Dabei ist mir diese Bewegung weniger sympathisch als die fast ausschließlich von Jugendlichen getragene Bewegung der „Fridays for Future“. Was man dieser vorwirft, ist bei jener der Fall: es handelt sich um medienwirksam inszenierte Auftritte mit Kostümierungen und Straßenblockaden. Schon der Name verrät etwas von jener Dringlichkeit, mit der auch Greta Thunberg auftritt, wenn sie bei ihrer UN-Rede am 23. 09. 2019 vom „größten Massenaussterben“ sprach, das den Planeten Erde seit wenigen Jahrzehnten bedroht. Diese „Extinction“ ist keine „Lüge“, sondern wissenschaftlich fundierte Realität. So sagt auch der populäre Fernsehmoderator Dirk Steffens, der die ganze Welt bereist, um seine Sendungen für „Terra X“ aufzunehmen: „Das Artensterben bedroht unsere Existenz“.[9]
Die Lage ist also durchaus ernst. Bewegungen wie „Fridays for Future“ oder auch „Extinction Rebellion“ tragen dazu bei, dass die Menschen „wachgerüttelt“ werden, wenn sie irrtümlich meinen, der Zukunft mit dem Denken der Vergangenheit beikommen zu können. Es geht tatsächlich um nicht mehr und nicht weniger als um „Die Rettung der Welt“.
Aber bevor die Welt gerettet werden kann, muss die Seele gerettet werden, sagt Bernard Lievegoed. Dazu ist die Einsicht vonnöten, die Rudolf Steiner bereits im Jahre 1904 geäußert hat, also etwa hundert Jahre vor der Geburt von Greta Thunberg, als er über den großen Eingeweihten des Sonnenorakels sprach:
„Dem Hauptführer (Manu) standen andere Götterboten zur Seite, welche für die einzelnen Lebenszweige seine Absichten ausführten und an der Entwicklung der neuen Rasse arbeiteten. Denn es handelte sich darum, das ganze Leben im Sinne der neuen Auffassung von einer göttlichen Weltregierung einzurichten. Die Gedanken der Menschen sollten überall von dem Sichtbaren auf das Unsichtbare hingelenkt werden. Das Leben wird durch die Naturmächte bestimmt. Von Tag und Nacht, von Winter und Sommer, von Sonnenschein und Regen hängt der Verlauf dieses menschlichen Lebens ab. Wie diese einflussreichen sichtbaren Tatsachen mit den unsichtbaren (göttlichen) Kräften im Zusammenhang stehen und wie der Mensch sich verhalten solle, damit er diesen unsichtbaren Mächten gemäß sein Leben einrichte: das wurde ihm gezeigt. Alles Wissen und alle Arbeit sollte in diesem Sinne getrieben werden. Im Gang der Sterne und der Witterungsverhältnisse sollte der Mensch die göttlichen Ratschlüsse sehen, den Ausfluss der göttlichen Weisheit. Astronomie und Witterungskunde wurden in diesem Sinne gelehrt. Und seine Arbeit, sein sittliches Leben solle der Mensch so einrichten, dass sie den weisheitsvollen Gesetzen des Göttlichen entsprechen. Nach göttlichen Geboten wurde das Leben geordnet, wie im Gang der Sterne, in den Witterungsverhältnissen und so weiter die göttlichen Gedanken erforscht wurden.“ (Rudolf Steiner, „Aus der Akasha-Chronik“, GA 11)

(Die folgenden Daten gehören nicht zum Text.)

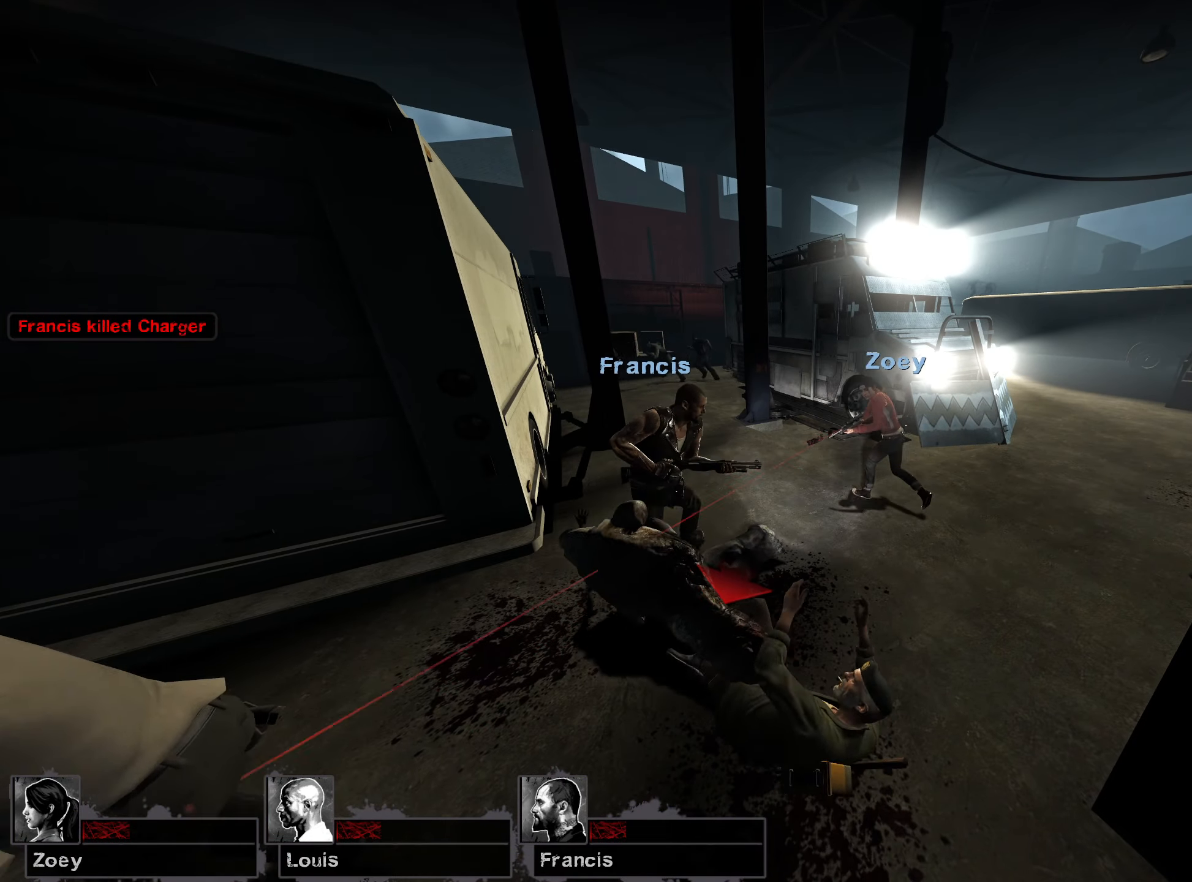
{"keys": ["w"], "mouse": [], "events": []}
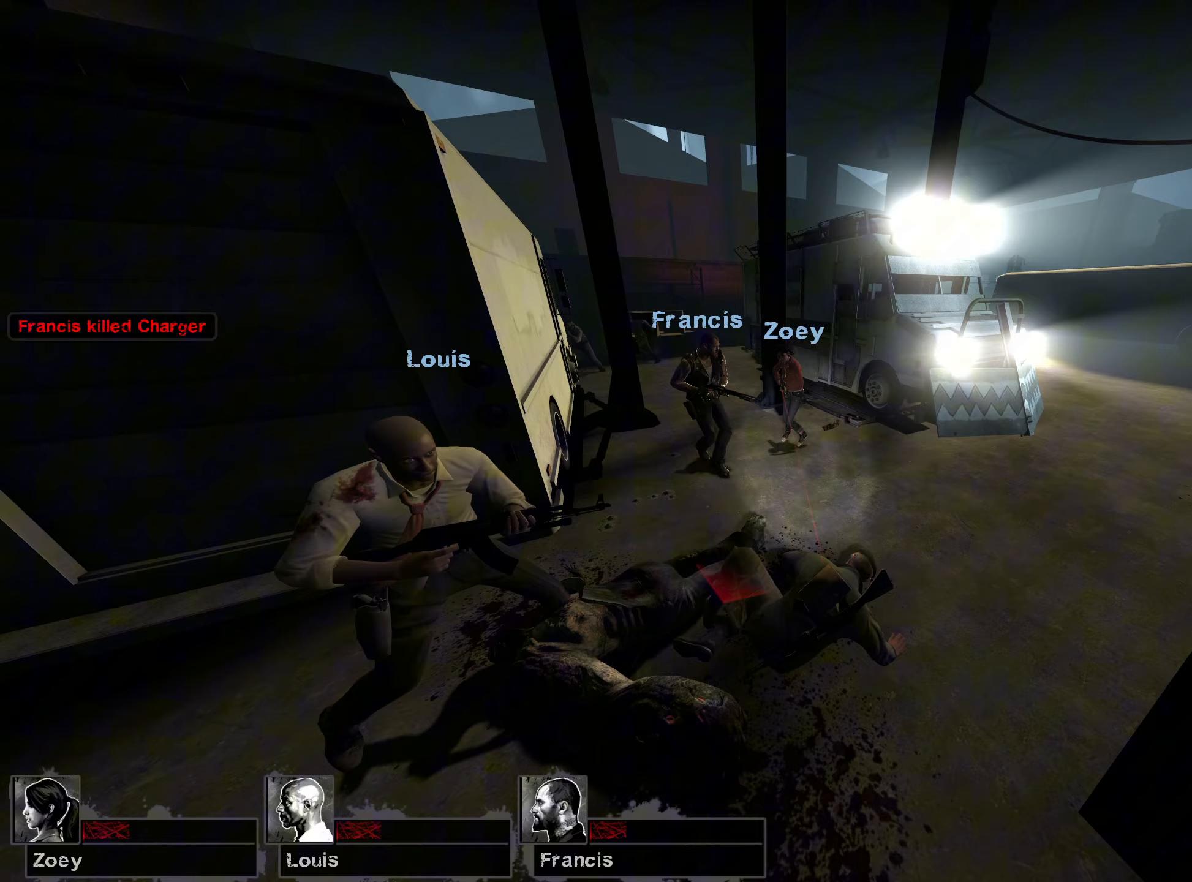
{"keys": ["w"], "mouse": [], "events": []}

Hier macht der Geistesforscher ausdrücklich auf die Bedeutung der Erforschung der „Witterungsverhältnisse“ aufmerksam.
Man kann es auch anders sagen: Auf die Beobachtung des Himmels.

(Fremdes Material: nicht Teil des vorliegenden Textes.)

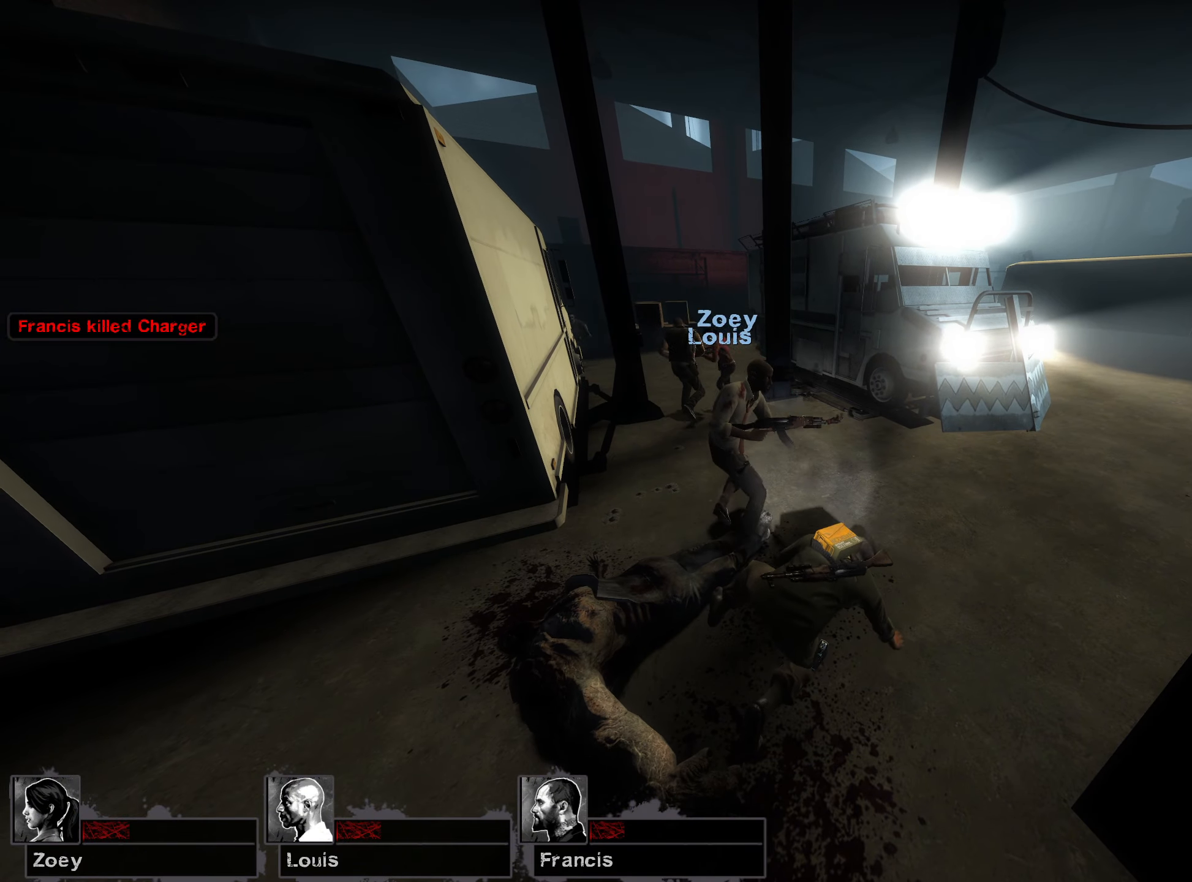
{"keys": ["w"], "mouse": [], "events": []}
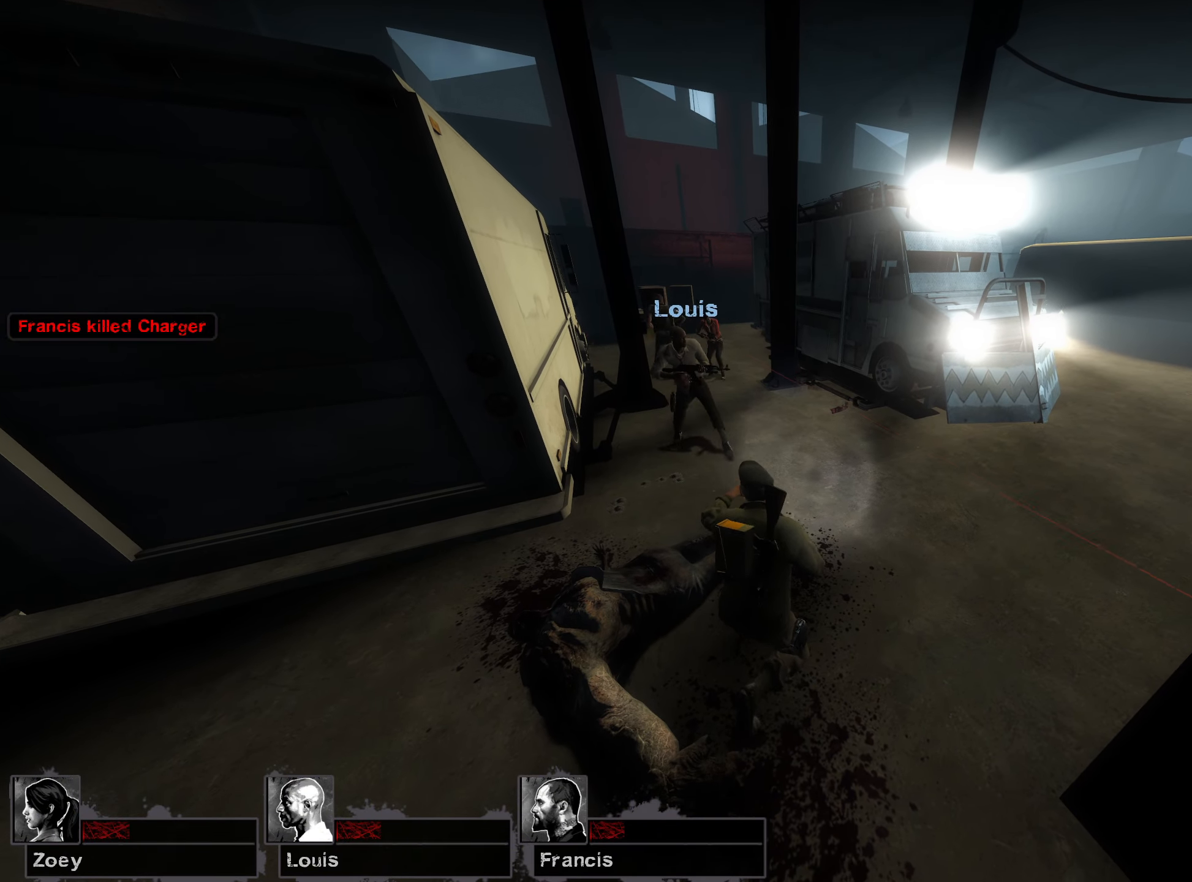
{"keys": ["w"], "mouse": [], "events": []}
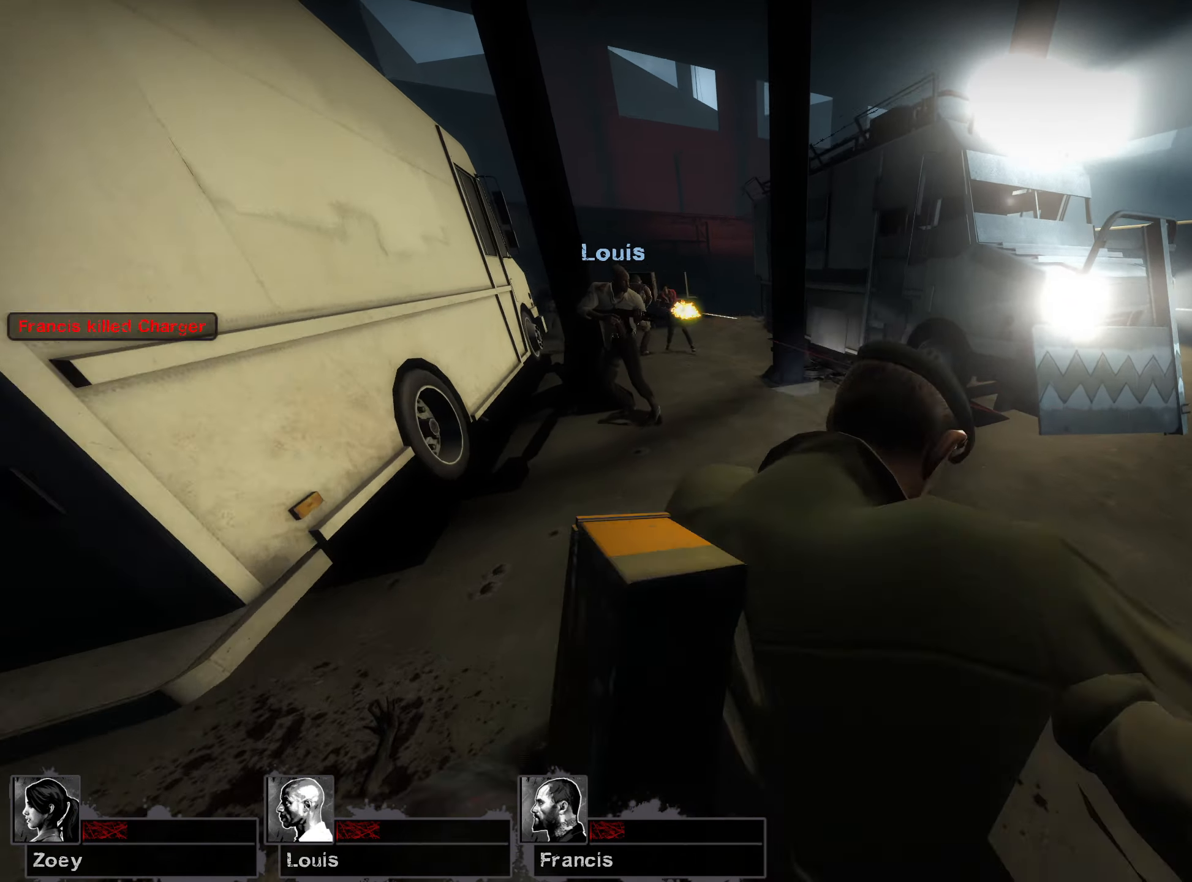
{"keys": ["w"], "mouse": [], "events": [[233, "r", "down"], [333, "r", "up"]]}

[1] Ich bringe diese Einleitung, weil es für alle Überlegungen, die ich anstelle, immer einen konkreten Anlass gibt, der mir als Kontext ebenfalls wichtig erscheint.
[2] Das erste Thema:„Greta Thunberg – Great, greater, Greta! Über das Drama ihrer frühen Jugend – und ihre epochale Wirkung heute, S 42; das zweite Thema: „Hypnotischer Blick in die Seele eines Mörders: ‚Joker‘ mit Joaquin Phoenix“, S 102; das dritte Thema „Extinction Rebellion – Schaden die Aktivisten mit ihrem radikalen Kampf für den Klimaschutz der guten Sache?“ S 52.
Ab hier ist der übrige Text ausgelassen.